——该死的菲斯克。

走出几步后倾斜着倒下时再次摸到了手术台的马修暗骂一声。

布鲁斯从外面走进来的时候,恰好看到马修倒在地面上,双目无神地靠着手术台,血迹已经在他身体缠绕的绷带上蔓延开。

他几乎是急切地来到马修旁边。

马修能嗅到布鲁斯·韦恩的味道快速接近,也能感觉到微不可察的震动,但他很难从这些细微的震动里处理到声音,听觉中枢传达给他的全是耳鸣……

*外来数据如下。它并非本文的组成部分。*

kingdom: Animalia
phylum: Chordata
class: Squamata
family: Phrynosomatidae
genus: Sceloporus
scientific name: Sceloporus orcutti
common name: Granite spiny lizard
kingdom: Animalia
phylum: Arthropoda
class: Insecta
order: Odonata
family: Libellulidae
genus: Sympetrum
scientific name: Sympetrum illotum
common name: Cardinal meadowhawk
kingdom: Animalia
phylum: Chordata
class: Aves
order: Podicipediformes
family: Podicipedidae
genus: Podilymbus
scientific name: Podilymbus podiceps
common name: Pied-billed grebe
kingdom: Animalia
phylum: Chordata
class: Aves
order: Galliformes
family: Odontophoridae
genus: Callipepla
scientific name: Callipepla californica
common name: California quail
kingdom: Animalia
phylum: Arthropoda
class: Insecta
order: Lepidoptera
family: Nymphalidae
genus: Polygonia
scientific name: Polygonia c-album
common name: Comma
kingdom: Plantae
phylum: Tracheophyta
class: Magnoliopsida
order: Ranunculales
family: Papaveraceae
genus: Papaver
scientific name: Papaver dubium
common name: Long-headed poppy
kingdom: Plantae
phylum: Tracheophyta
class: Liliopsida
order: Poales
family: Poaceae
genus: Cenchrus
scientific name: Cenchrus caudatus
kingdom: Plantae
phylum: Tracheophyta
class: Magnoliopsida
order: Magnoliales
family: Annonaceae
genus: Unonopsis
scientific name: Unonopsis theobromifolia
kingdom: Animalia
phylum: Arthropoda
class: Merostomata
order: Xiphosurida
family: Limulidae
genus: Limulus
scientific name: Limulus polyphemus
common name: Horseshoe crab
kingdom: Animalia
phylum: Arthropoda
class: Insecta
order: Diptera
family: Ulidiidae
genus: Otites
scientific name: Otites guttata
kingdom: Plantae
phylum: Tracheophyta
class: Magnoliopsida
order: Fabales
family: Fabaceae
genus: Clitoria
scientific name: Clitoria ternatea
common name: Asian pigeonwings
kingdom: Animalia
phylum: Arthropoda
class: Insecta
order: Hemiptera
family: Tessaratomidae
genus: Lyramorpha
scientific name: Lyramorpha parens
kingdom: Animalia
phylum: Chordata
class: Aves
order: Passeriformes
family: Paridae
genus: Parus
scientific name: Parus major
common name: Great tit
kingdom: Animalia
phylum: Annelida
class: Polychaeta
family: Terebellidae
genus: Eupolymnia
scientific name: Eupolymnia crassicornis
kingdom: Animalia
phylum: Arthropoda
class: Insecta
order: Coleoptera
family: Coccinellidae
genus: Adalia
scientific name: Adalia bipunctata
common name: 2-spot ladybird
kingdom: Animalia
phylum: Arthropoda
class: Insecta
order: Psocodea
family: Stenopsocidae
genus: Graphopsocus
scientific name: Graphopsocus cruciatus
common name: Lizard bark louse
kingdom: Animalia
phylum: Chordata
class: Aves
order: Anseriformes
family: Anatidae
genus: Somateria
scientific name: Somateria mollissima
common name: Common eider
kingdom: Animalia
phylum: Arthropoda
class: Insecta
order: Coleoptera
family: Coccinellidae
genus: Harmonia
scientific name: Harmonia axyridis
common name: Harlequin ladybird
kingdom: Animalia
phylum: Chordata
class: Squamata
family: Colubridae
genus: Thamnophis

因为马修听不见,布鲁斯蹲在他旁边,想要接触又十分犹豫。

“……我还好。”马修似乎能感觉到他的不知所措,通过扫在自己皮肤上并不平稳的呼吸,还有几次接近他手臂但始终没有扶过来的手。

虽然听不见,但马修多少感觉有些尴尬,尤其在另一个人这样小心翼翼的情况下。

他自己伸手扶在手术台上,然后自己站起来。

布鲁斯再次将已经刻好盲文的纸塞给马修。

[耳膜受损,耳道内毛细血管破裂。你的感觉如何,什么都听不见吗?]

检查结果不出马修所料。

感官影响下,他很容易察觉自己伤在哪里。耳道内的痛感对他来说绝不严重,这样的结果完全可以接受。

只要大脑的中枢神经没有问题,或者突发脑膜炎什么的,他会很快恢复。

“暂时听不到,”马修靠着手术台,理智判断后恢复冷静,“我想知道菲斯克的案件什么时候开庭。”

他还要以雷德·莫瑞的身份出庭作证。